Einige Spatzen saßen direkt vor ihr unter dem Papierkorb und pickten Krümel von einer Eiswaffel auf. Mit kleinen, hüpfenden Schritten bewegten sie sich um die begehrte Beute herum, und als sie einen Blick zum Auto warf, bemerkte sie, dass sich dort ebenfalls etwas rührte. Einer der Jungen, wahrscheinlich Tobias, der jüngere, war aufgestanden und wollte anscheinend zwischen den Sitzen hindurch nach vorne klettern. Sie warf einen Blick auf ihre Uhr und dachte, dass Einar jetzt doch eigentlich fertig sein müsste. Gleichzeitig hatte der Kunde vor ihr seine Einkäufe beendet und sie war an der Reihe.

»Haben Sie Lutscher?«, fragte sie den Mann hinter dem Tresen und warf noch einmal einen Blick zum Wagen hinüber, wo sich die Jungen zu ihrer Erleichterung noch nicht auf den Vordersitzen befanden, sondern eher zwischen den Sitzen hingen, jetzt mit den Köpfen nach unten und bestenfalls schon wieder auf dem Weg nach hinten.

»Natürlich!«, antwortete der Verkäufer und hielt ihr eine Dose hin, aus der sie aus einer großen Menge von Lutschern in allen Farben und Größen wählen konnte, aus der sie aber aus Gründen, die ihr selbst schleierhaft waren, einen schwarzen herausgriff, mit dem in der Hand sie ein paar zögernde Schritte auf das langsam rollende Auto zumachte, bevor sie zu laufen begann, zuerst vorsichtig trippelnd, doch dann immer schneller, bis sie mit langen, tollpatschigen Schritten in ihren hochhackigen Schuhen auf den Wagen zurannte, der jetzt schnell auf das glitzernde Wasser zurollte.

Bevor das Hinterrad über die Kante rollte, war sie beim Auto, versuchte die Beifahrertür aufzureißen, verlor sie aber aus dem Griff, als der Wagen von ihr fortglitt. Sie schrie, und mit schreckerfülltem Blick begegnete sie den erstaunt aufgerissenen Augen eines der Jungen – sie sollte sich nie erinnern, welches von ihnen – auf dem Rücksitz, als das Auto kippte und mit unerwarteter Geschwindigkeit von der gepflasterten Uferpromenade verschwand, auf der sie stand, und durch die klare Luft mit einem dumpfen und lauten Platschen in das schwarze Wasser stürzte. Wie gelähmt blieb sie einen Augenblick stehen und sah, wie sich das Auto durch das halb heruntergedrehte Fenster auf der Fahrerseite rasch mit Wasser füllte. Mit einem Schrei, der durch Mark und Bein ging, das des Kioskbesitzers und der Menschen, die sich in der Nähe befanden, und zu denen auch er gehörte, warf sie sich in das eiskalte, strömende Wasser, und nachdem sie einmal tief Luft geholt hatte, verschwand sie unter der Oberfläche. Während ihres Kampfes gegen unüberwindliche Kräfte, bald in Gesellschaft mit ihm und zwei fremden Männern, die zufällig in der Nähe gewesen waren, wurde das Auto immer tiefer zu Boden gezogen, um sich dort auf Grund zu legen, wo die schlecht ausgerüsteten und vom Kampf gegen das strömende Wasser verausgabten Menschen nichts mehr ausrichten konnten.
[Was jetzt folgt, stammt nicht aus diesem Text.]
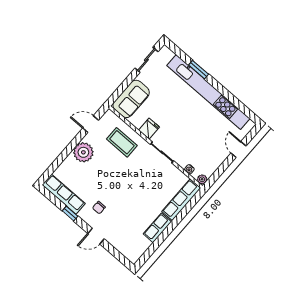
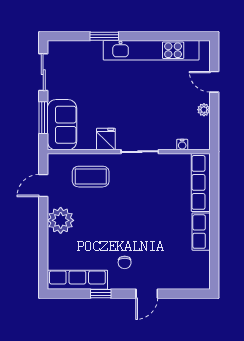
window: (124, 86) -> (43, 118), added
kitchen unit: (208, 92) -> (151, 50), width x0.73
plant: (202, 179) -> (204, 110), moved

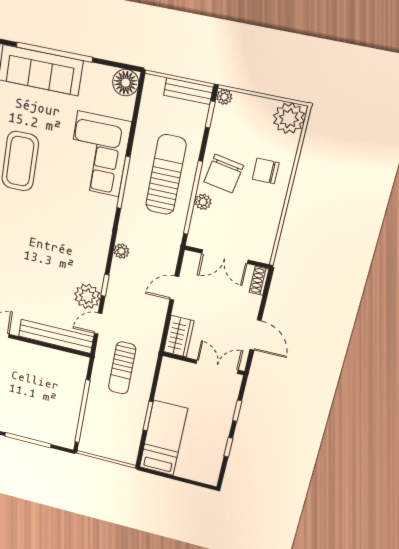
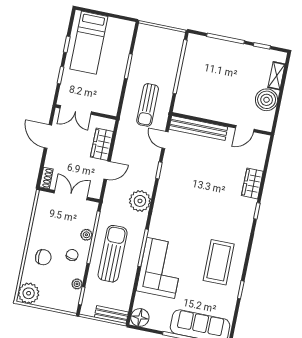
bench: (188, 91) -> (111, 315), moved
plant: (224, 97) -> (77, 284), moved
chair: (224, 174) -> (72, 255), width x0.54, depth x0.54
sun lounger: (166, 175) -> (113, 254), turned 180
plant: (121, 251) -> (140, 201), width x1.88, depth x1.88
plant: (87, 296) -> (173, 161), removed
door: (98, 324) -> (165, 140), swing flipped
wardrobe: (179, 336) -> (102, 144), moved
sun lounger: (122, 368) -> (148, 105), turned 180
bed: (163, 438) -> (89, 43), moved

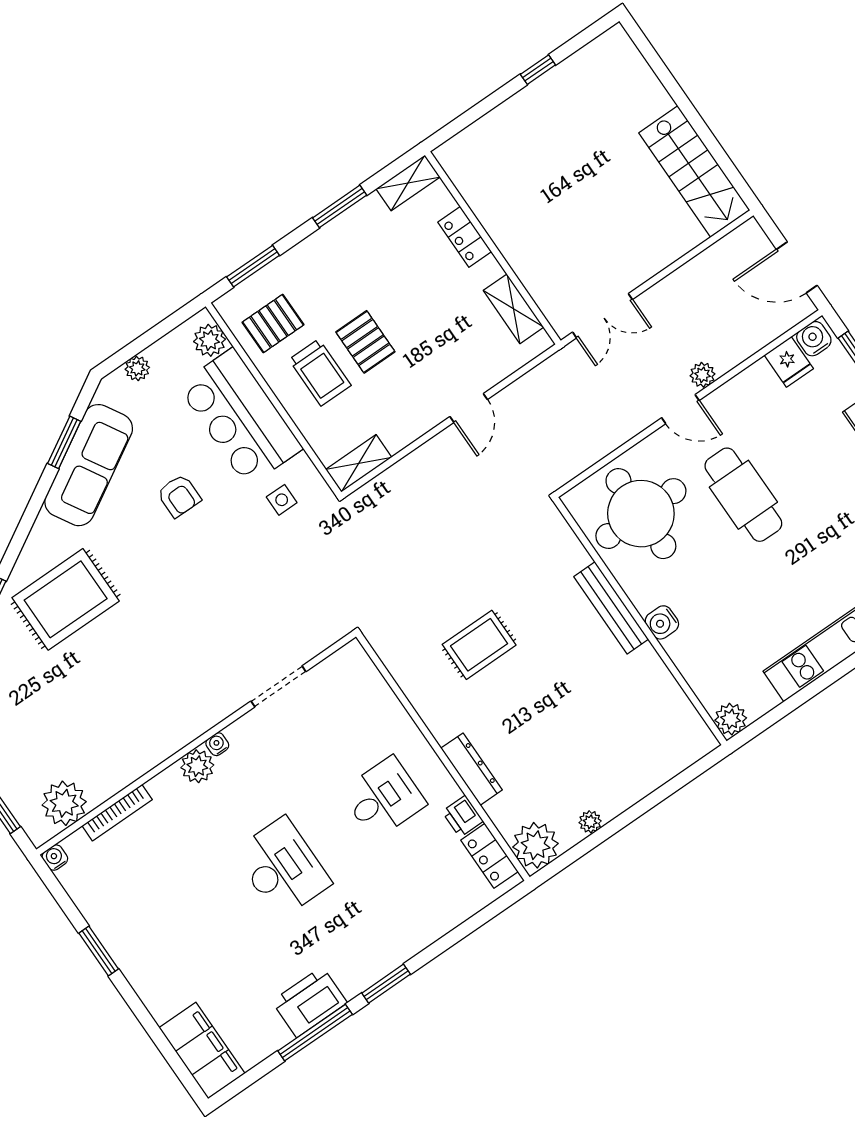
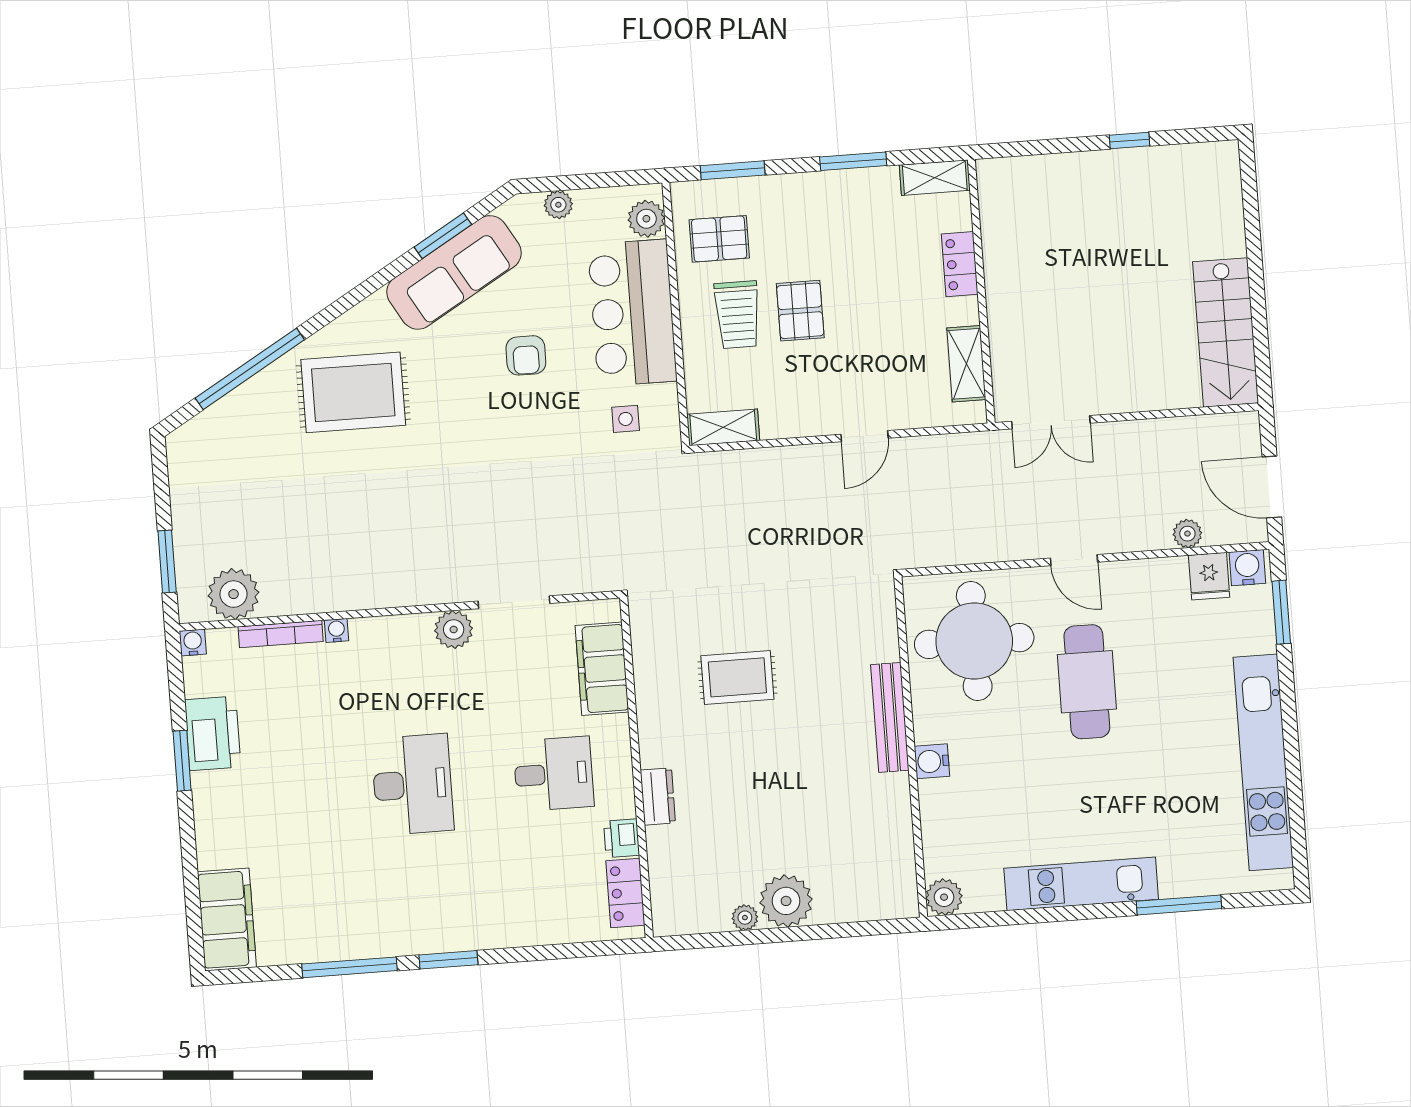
plant: (703, 375) -> (1187, 534), moved
filing cabinet: (374, 698) -> (602, 669), added
water cooler: (217, 744) -> (337, 630), moved
plant: (197, 766) -> (454, 630), moved
dresser: (472, 769) -> (658, 796), width x0.70
plant: (536, 845) -> (786, 901), moved
printer: (309, 1002) -> (213, 733), moved, turned 90

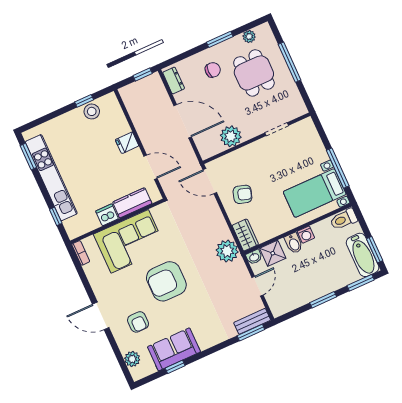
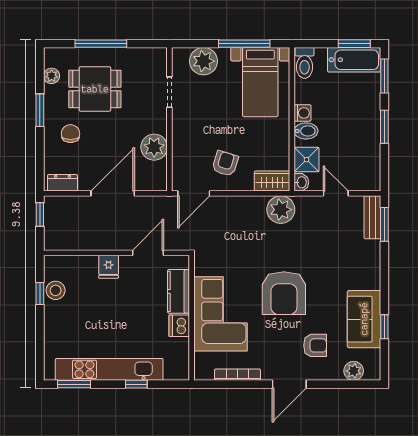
plant: (311, 144) -> (204, 61), added
window: (56, 216) -> (136, 384), moved
bookcase: (81, 253) -> (238, 375), moved, width x1.56

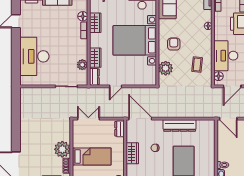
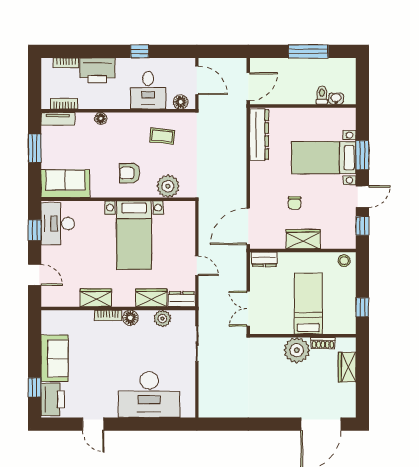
floor lamp: (83, 16) -> (130, 318), moved
bed with nightstands: (135, 40) -> (134, 235), width x0.73
desk: (226, 56) -> (148, 90), width x0.73
dresser: (180, 126) -> (259, 135), moved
Unter verzweifelten, erschöpften, keuchenden Andeutungen von Schreien ließen sie sich schließlich an Land ziehen, auf einen Boden, der sich unter ihren Füßen nie wieder fest anfühlen würde. Im Wasser war nur noch der schwarze Lutscher zu sehen, der friedlich auf den Wellen an der Kaikante schaukelte.